## PROBLEM TO SOLVE
From the listing that follows, output everything exactly except the pictures.
** Opening EXTRACTED INFORMATION block **
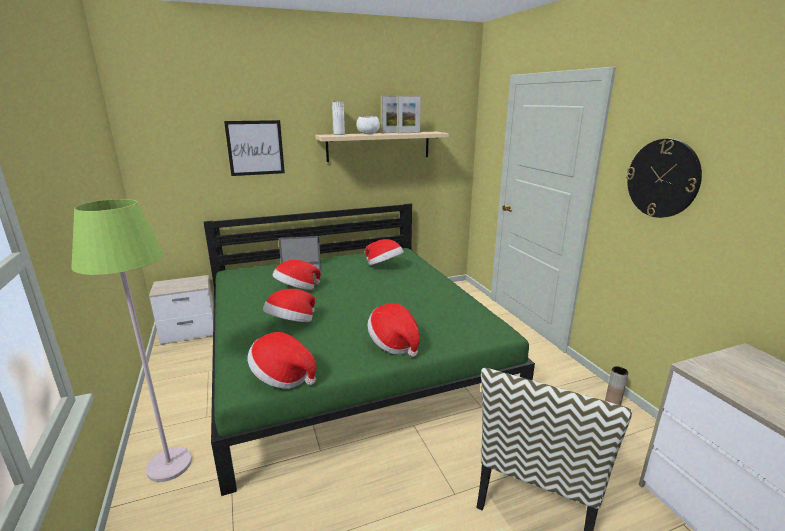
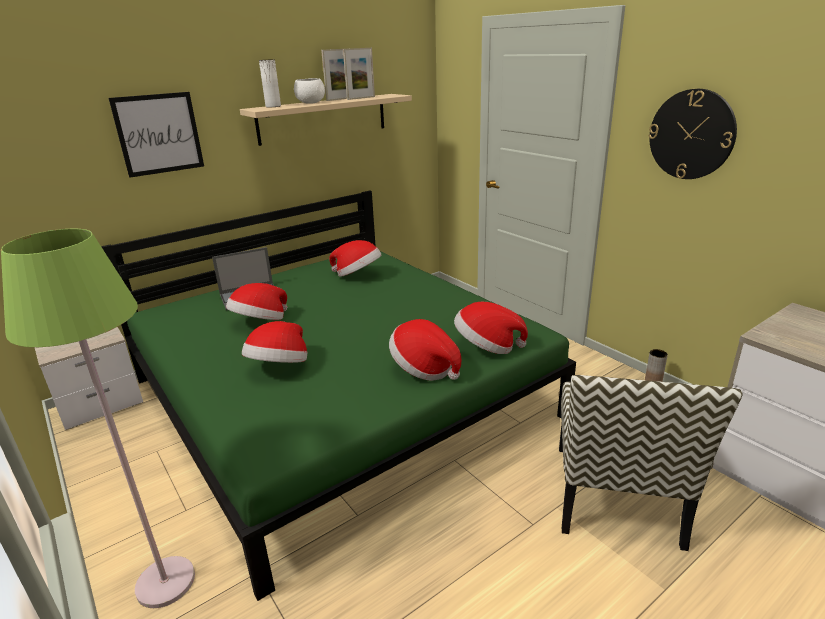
camera: 15 degrees left, 5 degrees up
(283, 377) = (309, 435): hat -> hat (487, 347)

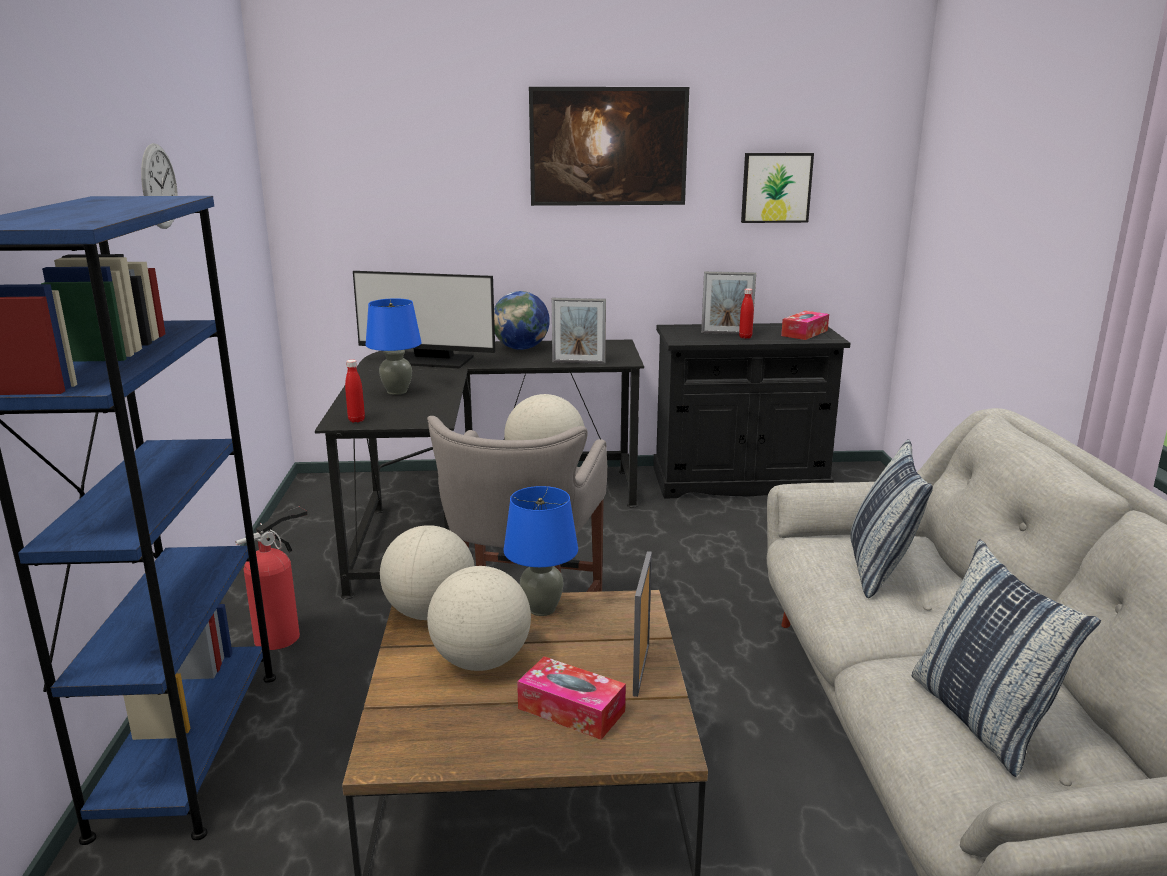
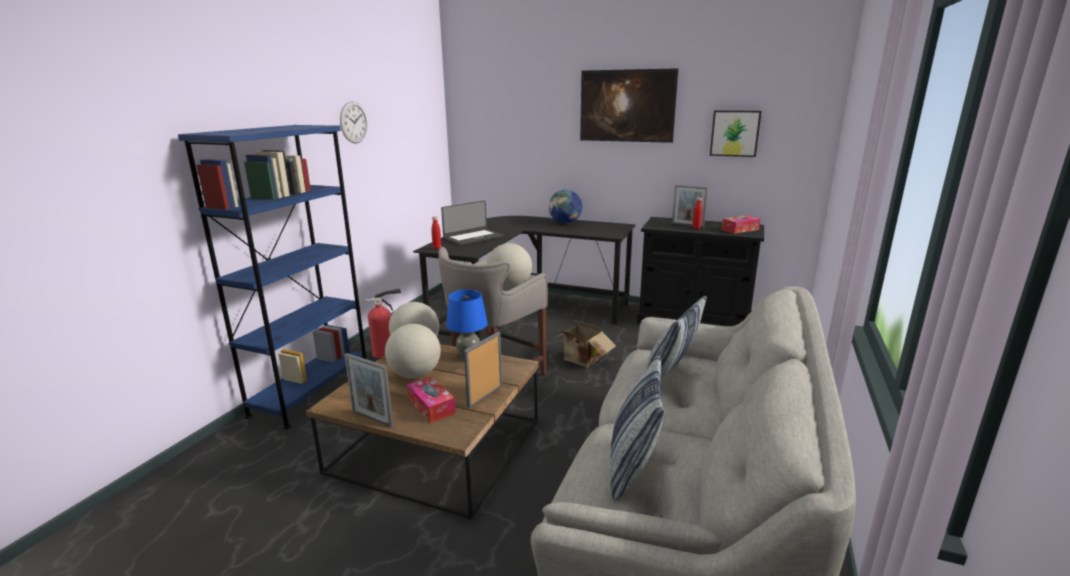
camera: 25 degrees right, 0 degrees up
(397, 392) = (473, 237): blue table lamp -> laptop
(430, 361) = (509, 224): monitor -> none
(578, 362) = (586, 233): picture frame -> picture frame (372, 418)
(636, 576) = (581, 361): none -> cardboard box

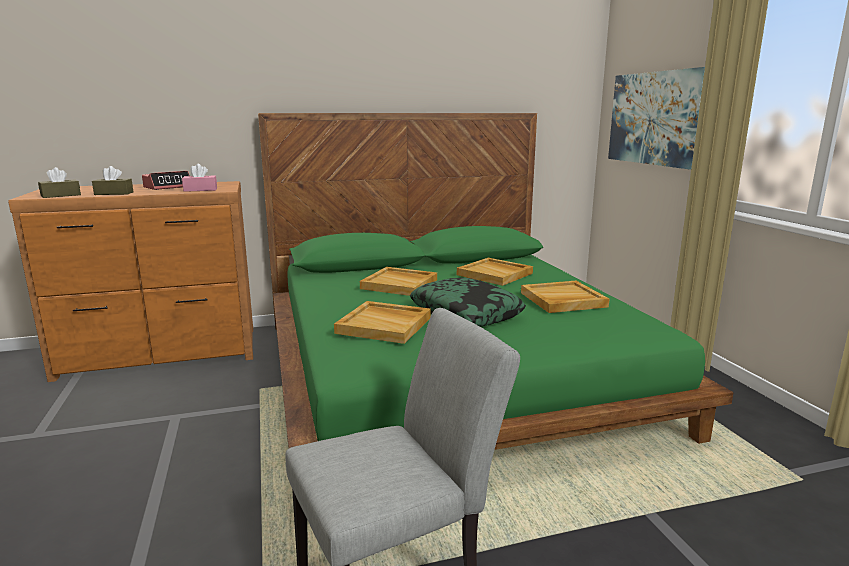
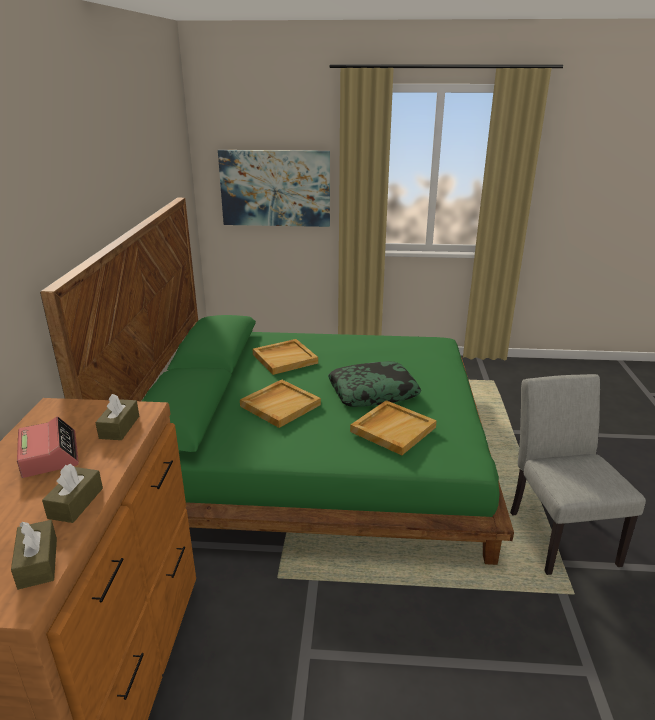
camera: 70 degrees left, 10 degrees up
(200, 190) = (119, 427): pink tissue box -> brown tissue box
(562, 300) = (368, 351): beige tray -> none

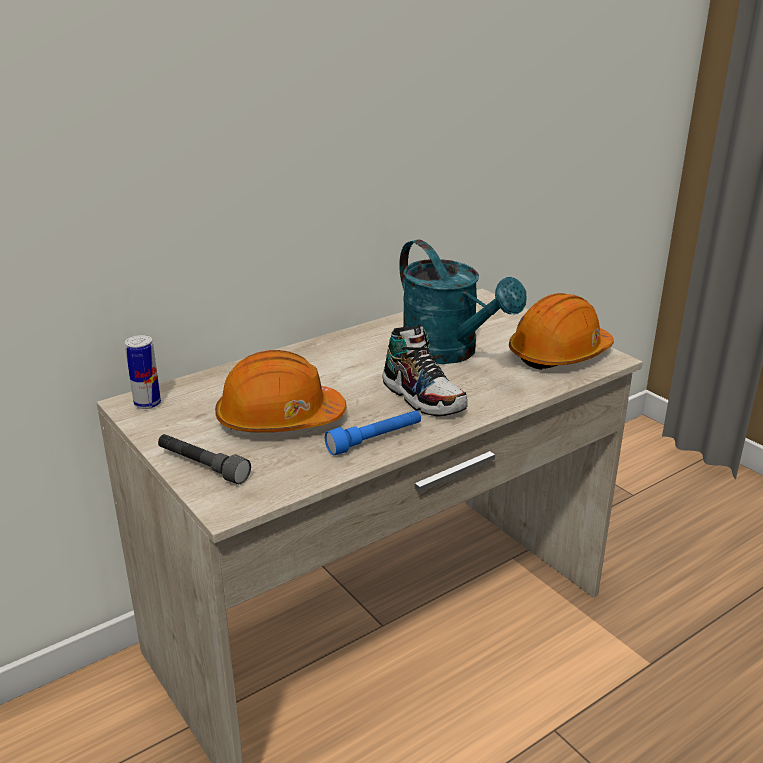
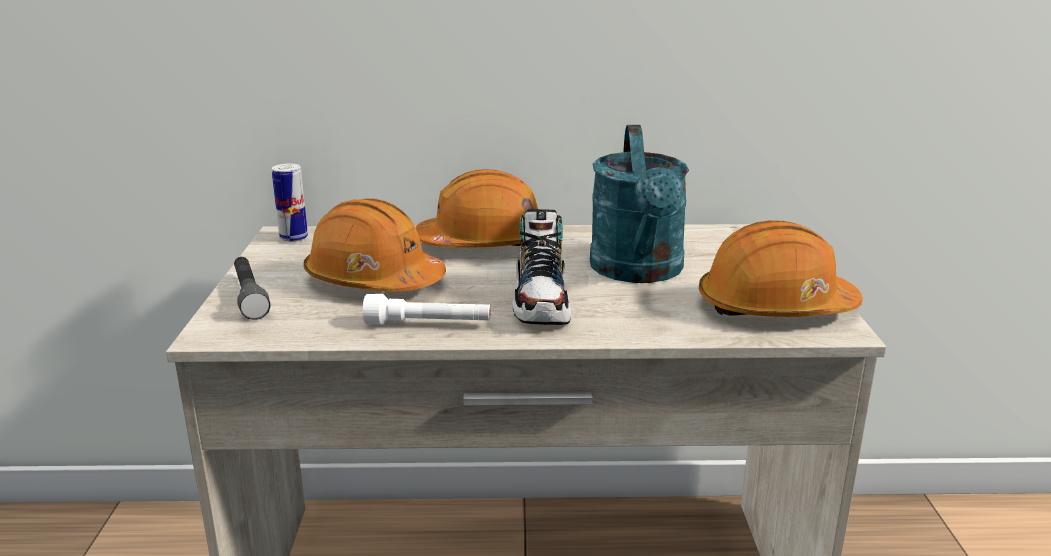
camera: 35 degrees right, 5 degrees down
(311, 362) = (483, 243): none -> orange hard hat
(375, 440) = (428, 324): blue flashlight -> white flashlight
** Closing EXTRACTED INFORMATION block **
## SOLUTION TO THIS TASK
camera: 15 degrees left, 5 degrees up
(283, 377) = (309, 435): hat -> hat (487, 347)

camera: 25 degrees right, 0 degrees up
(397, 392) = (473, 237): blue table lamp -> laptop
(430, 361) = (509, 224): monitor -> none
(578, 362) = (586, 233): picture frame -> picture frame (372, 418)
(636, 576) = (581, 361): none -> cardboard box

camera: 70 degrees left, 10 degrees up
(200, 190) = (119, 427): pink tissue box -> brown tissue box
(562, 300) = (368, 351): beige tray -> none

camera: 35 degrees right, 5 degrees down
(311, 362) = (483, 243): none -> orange hard hat
(375, 440) = (428, 324): blue flashlight -> white flashlight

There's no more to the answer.